With prayers that seem to be bouncing off the ceilings, I question what in the world I am doing with my life at this very moment. Anxiety surfaces, making me question every minute detail of my life. 

Why can’t I hear God?

Is something wrong with me?

Am I in sin that I have been too prideful to realize?

Are my pleas even reaching the gates of Heaven?

Will I ever learn how to properly ‘adult”?

Will I ever be normal again?

When will my hormones leave me alone?

Yet as I sit here on a brisk and chilly Saturday, April morning, I am reminded of what day it is. 
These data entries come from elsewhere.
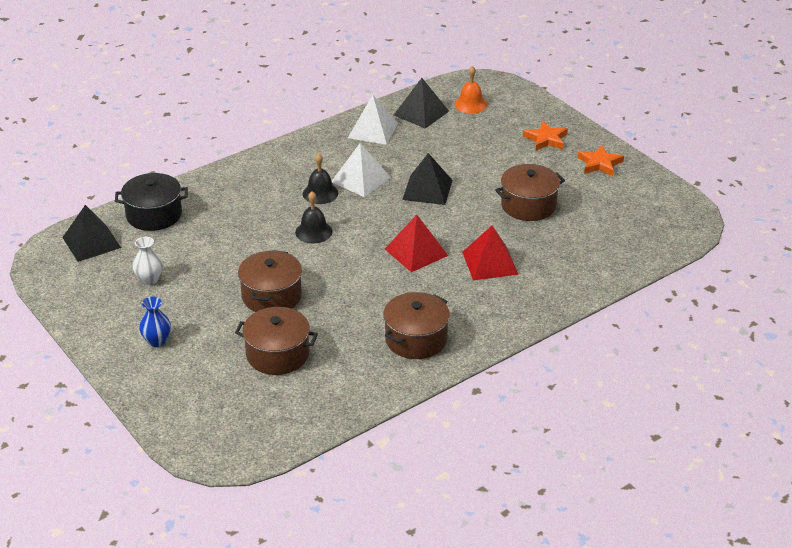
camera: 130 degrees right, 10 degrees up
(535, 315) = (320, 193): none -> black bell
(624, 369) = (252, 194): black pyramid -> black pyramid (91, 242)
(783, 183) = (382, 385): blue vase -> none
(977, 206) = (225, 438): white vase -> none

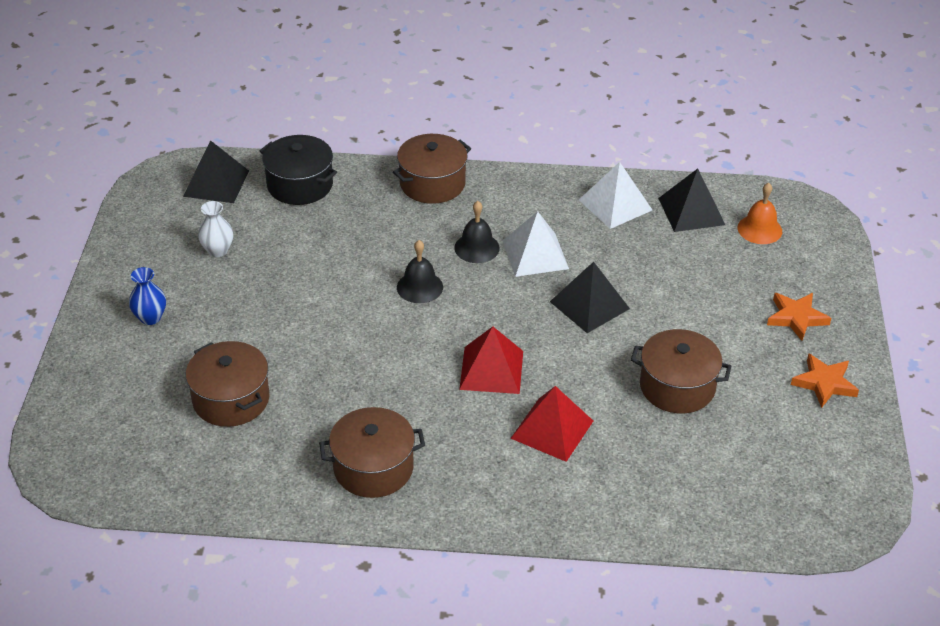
camera: 40 degrees right, 5 degrees up
(271, 296) = (299, 333): brown pot -> brown pot (432, 183)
The day after Jesus’ death and crucifixion on the cross, the people of His time heard silence too. I wonder how many asked, “Lord, are you going to come back as you promised?” I ponder how many still small voices and fists pounding the floor yelled, “Jesus, when are you coming back?” My anxiety finds rest knowing that I’m not the only one who has heard stillness for an answer. 

Because on Holy Saturday, something big is coming Sunday. And when God is silent, that doesn’t mean God isn’t listening, nor does it mean He won’t answer. When God is silent, that doesn’t mean He isn’t there. When God is silent, that doesn’t mean He is absent from every trivial affair you face. 

No, when God is silent, that means He is up to something far more significant than we humans could ever comprehend or fathom. “He is working in ways we cannot see and cannot know, but He has not left,” says speaker Luke Lezon. 

Sunday is coming, friends, so it’s okay if it’s silent on Saturday because something that will far surpass our eyes and ears is coming back tomorrow. 

“The angel said to the women, “Do not be afraid, for I know that you are looking for Jesus, who was crucified. He is not here; he has risen, just as he said. Come and see the place where he lay” (Matthew 28:5-6, NIV). 

Saturday may be silent, but our breakthrough is coming. Fear not, do not mistake his lack of words for absence, for He has not and will not ever leave or forsake us. 

As Jesus breathed His last on the cross, He said, “It is finished,” trusting that in the silence of His grave, God would not leave Him there but raise Him to righteous holiness (John 19:30). 

Today, know that even when the day between Friday and Sunday is still, His presence is still found.

In your soundlessness, remember to embody Jesus. The same Jesus whose Father abandoned His voice from His Son to save and rescue you. The same Jesus that chose meek humbleness so that someday you could receive and hear the voice crying out to you that Salvation belongs to all who believe (Acts 16:31).  

“David said about him: ‘I saw the Lord always before me. Because he is at my right hand, I will not be shaken. Therefore my heart is glad and my tongue rejoices; my body also will rest in hope, because you will not abandon me to the realm of the dead, you will not let your holy one see decay. You have made known to me the paths of life; you will fill me with joy in your presence'” (Acts 2:25-28, NIV).